• _What the task asks_: The reply consists of one number only: how many lines in the listing below contain the word "remoto".

====================

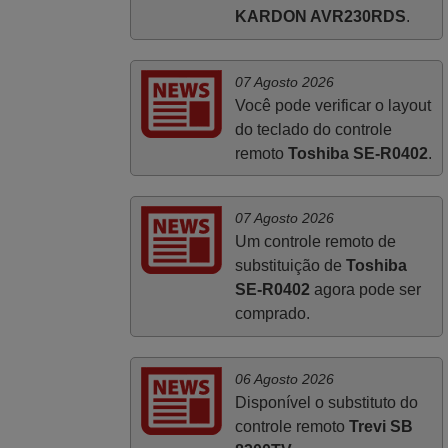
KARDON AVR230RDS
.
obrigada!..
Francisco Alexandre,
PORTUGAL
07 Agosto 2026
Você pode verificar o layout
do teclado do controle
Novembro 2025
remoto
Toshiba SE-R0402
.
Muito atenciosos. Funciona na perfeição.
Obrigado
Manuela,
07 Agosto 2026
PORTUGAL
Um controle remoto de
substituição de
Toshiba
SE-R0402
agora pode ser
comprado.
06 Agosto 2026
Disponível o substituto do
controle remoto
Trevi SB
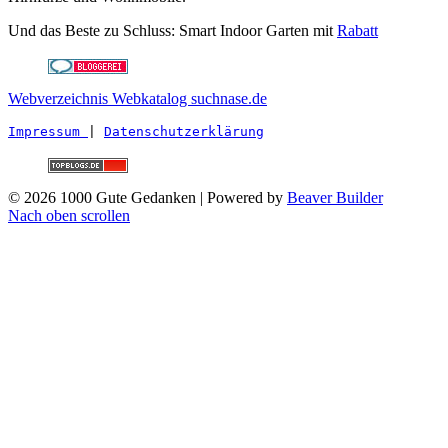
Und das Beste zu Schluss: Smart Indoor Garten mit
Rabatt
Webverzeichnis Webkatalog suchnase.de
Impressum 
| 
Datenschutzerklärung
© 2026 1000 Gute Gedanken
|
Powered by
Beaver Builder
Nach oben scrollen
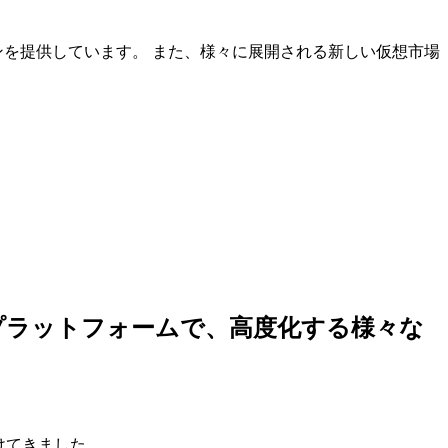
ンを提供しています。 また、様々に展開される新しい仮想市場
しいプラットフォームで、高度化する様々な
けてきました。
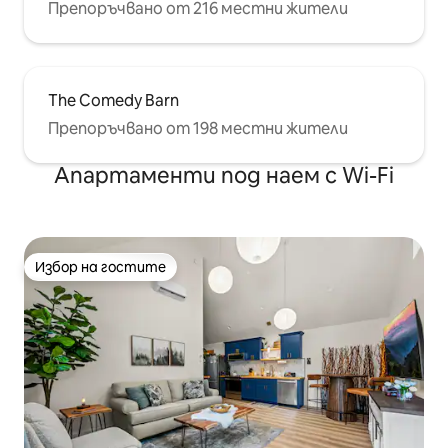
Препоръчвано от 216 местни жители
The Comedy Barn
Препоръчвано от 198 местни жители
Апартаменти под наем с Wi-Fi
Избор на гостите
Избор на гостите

====================

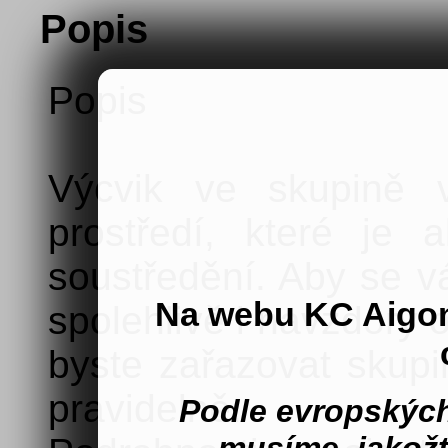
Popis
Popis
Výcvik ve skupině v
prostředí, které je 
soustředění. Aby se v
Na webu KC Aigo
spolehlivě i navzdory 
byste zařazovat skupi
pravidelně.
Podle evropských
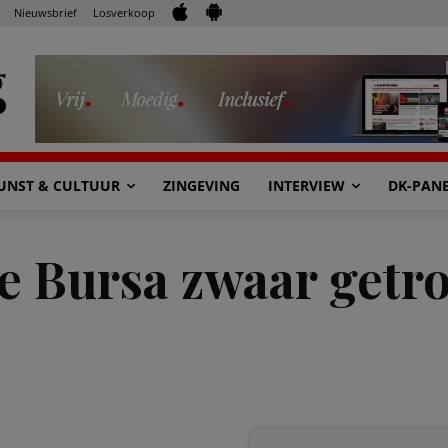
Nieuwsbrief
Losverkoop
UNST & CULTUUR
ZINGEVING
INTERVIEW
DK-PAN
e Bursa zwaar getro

====================

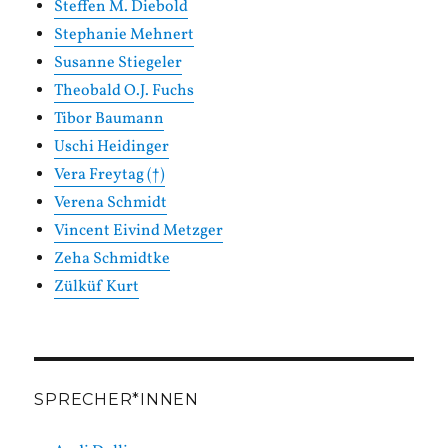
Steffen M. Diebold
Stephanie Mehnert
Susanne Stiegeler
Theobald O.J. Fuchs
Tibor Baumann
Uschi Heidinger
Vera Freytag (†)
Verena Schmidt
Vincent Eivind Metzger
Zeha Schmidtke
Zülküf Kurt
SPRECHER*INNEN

====================

• _Exercise result_: 3